Exercise objective —
How many lines below hold the string "keine"? Report that number alone.

(Saved data entries)

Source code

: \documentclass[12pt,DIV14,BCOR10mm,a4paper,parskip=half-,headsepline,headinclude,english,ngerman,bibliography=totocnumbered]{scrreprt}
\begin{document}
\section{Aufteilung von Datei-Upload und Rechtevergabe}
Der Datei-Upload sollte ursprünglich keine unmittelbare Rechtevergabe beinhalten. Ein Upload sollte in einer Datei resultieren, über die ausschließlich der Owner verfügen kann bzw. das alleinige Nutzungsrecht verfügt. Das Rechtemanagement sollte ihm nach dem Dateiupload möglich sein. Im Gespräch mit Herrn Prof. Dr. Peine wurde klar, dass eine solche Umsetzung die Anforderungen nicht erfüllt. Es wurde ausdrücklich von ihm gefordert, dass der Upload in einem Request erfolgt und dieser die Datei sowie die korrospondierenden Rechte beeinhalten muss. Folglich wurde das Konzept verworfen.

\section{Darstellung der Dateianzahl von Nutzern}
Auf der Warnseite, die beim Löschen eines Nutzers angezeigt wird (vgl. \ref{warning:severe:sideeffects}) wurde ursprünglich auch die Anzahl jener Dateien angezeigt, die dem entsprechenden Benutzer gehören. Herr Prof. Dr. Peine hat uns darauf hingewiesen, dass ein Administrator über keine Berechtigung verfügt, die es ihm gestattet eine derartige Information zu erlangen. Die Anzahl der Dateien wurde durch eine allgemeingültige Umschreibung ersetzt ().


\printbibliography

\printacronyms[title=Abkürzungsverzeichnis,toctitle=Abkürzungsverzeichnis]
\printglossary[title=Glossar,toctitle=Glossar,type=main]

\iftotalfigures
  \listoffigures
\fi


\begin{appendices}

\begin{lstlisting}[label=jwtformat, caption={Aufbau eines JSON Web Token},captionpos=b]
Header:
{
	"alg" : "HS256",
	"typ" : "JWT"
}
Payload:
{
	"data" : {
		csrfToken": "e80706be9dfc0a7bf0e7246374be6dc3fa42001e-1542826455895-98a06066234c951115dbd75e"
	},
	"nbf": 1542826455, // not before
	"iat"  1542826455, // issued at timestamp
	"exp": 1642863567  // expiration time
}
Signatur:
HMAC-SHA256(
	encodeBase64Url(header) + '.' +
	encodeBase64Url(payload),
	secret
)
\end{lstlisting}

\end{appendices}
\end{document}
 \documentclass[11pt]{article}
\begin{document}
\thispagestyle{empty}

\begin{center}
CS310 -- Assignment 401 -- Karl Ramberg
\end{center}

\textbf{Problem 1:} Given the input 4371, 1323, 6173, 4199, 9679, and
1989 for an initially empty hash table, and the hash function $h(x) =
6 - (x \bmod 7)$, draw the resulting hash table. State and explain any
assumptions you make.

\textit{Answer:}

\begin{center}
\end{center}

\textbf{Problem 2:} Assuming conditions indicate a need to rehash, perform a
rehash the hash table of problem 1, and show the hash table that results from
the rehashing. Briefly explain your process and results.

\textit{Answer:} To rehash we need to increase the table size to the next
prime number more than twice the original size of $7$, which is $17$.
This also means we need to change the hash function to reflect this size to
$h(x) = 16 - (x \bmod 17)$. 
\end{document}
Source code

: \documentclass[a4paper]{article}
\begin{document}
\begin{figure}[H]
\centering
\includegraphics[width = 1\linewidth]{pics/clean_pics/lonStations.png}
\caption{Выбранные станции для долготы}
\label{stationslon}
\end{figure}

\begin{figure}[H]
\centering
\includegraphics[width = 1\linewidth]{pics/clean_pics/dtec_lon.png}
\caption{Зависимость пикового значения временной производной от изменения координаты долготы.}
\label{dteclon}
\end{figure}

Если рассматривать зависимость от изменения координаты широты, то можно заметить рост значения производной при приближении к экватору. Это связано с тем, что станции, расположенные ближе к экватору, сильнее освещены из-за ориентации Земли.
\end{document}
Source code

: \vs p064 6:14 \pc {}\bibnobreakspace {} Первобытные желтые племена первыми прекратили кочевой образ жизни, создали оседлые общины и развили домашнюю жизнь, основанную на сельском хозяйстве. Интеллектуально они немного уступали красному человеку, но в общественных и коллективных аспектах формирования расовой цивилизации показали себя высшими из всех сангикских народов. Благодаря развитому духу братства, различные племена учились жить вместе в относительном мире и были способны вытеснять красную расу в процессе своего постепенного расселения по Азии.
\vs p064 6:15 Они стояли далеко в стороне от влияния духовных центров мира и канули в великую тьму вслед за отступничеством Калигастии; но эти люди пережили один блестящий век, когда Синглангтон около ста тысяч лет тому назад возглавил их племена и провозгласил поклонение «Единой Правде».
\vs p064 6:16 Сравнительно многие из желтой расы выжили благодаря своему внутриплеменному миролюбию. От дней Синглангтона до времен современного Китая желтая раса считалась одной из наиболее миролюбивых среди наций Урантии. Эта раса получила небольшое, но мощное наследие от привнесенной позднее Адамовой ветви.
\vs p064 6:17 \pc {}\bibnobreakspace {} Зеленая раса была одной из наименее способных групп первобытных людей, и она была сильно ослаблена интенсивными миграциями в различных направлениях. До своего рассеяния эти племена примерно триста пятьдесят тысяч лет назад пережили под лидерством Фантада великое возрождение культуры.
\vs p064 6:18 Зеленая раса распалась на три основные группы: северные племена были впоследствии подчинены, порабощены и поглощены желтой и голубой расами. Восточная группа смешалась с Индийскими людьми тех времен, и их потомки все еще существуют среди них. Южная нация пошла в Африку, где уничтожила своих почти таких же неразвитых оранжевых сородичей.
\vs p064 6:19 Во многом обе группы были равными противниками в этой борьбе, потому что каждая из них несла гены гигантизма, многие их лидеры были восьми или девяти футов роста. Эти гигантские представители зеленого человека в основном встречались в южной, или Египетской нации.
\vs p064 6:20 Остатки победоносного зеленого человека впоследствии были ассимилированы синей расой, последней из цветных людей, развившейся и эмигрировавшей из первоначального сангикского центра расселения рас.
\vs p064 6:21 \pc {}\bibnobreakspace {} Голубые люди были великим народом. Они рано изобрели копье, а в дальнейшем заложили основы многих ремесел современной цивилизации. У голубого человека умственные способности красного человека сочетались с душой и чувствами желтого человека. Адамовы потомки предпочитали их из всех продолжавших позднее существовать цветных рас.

Completed task —
2